Render the lines of the rows below as a numbered list with blank lines left out. Start with the line that contains "Operator Serwisu oraz" and go on through the line that contains "(session cookies). Pliki".

** Opening Information shown block **

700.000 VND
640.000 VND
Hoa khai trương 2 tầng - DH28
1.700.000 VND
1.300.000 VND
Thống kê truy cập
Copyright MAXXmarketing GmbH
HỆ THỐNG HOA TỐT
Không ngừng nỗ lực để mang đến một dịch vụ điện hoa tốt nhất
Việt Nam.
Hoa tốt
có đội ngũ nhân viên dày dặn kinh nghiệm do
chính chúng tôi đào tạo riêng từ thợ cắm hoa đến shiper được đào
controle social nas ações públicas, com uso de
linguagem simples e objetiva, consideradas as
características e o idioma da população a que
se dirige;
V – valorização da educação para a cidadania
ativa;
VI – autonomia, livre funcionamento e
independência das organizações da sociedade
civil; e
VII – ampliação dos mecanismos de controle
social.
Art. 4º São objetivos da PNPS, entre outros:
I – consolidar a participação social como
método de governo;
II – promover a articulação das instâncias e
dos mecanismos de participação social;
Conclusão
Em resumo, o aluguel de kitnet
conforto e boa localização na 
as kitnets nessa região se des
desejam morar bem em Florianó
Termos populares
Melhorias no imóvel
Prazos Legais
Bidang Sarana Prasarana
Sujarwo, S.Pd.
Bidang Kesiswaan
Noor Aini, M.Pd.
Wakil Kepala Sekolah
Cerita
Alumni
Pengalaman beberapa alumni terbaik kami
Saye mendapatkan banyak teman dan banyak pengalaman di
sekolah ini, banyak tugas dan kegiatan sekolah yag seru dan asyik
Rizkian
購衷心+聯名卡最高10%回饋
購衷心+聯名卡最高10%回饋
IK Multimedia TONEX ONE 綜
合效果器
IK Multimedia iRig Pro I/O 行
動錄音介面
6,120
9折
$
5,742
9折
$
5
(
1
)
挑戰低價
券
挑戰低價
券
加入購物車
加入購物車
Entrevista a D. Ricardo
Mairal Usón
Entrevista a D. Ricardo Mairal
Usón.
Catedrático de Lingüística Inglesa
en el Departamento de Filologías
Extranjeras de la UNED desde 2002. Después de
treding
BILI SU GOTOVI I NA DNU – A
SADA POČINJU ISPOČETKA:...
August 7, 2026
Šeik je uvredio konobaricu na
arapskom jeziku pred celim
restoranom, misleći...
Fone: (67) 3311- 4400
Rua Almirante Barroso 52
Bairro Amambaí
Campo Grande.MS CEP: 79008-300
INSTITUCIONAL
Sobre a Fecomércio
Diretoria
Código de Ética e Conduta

** Closing Information shown block **
** Opening Information shown block **

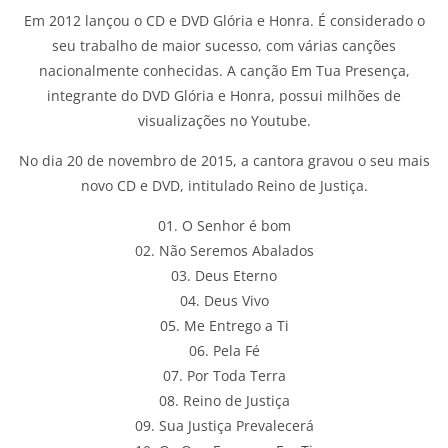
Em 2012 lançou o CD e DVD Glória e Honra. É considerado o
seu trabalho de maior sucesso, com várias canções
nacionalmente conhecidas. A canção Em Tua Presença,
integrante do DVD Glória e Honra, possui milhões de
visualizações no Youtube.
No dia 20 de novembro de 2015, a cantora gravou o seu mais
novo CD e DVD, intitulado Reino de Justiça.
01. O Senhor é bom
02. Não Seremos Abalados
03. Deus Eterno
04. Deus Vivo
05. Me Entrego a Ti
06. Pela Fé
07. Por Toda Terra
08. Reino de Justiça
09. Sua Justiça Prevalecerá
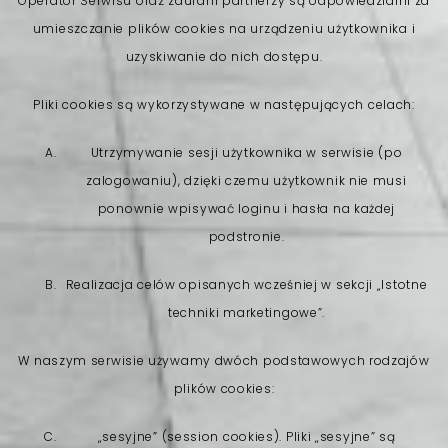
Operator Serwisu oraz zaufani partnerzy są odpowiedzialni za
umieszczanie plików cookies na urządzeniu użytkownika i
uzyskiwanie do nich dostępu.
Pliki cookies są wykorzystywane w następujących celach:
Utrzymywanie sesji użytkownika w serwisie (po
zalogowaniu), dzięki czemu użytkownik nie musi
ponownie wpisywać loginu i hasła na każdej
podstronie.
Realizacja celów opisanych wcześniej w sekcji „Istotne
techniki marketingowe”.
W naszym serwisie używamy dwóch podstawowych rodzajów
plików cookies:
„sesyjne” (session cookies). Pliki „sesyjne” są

** Closing Information shown block **

(Expected answer):
1. Operator Serwisu oraz zaufani partnerzy są odpowiedzialni za
2. umieszczanie plików cookies na urządzeniu użytkownika i
3. uzyskiwanie do nich dostępu.
4. Pliki cookies są wykorzystywane w następujących celach:
5. Utrzymywanie sesji użytkownika w serwisie (po
6. zalogowaniu), dzięki czemu użytkownik nie musi
7. ponownie wpisywać loginu i hasła na każdej
8. podstronie.
9. Realizacja celów opisanych wcześniej w sekcji „Istotne
10. techniki marketingowe”.
11. W naszym serwisie używamy dwóch podstawowych rodzajów
12. plików cookies:
13. „sesyjne” (session cookies). Pliki „sesyjne” są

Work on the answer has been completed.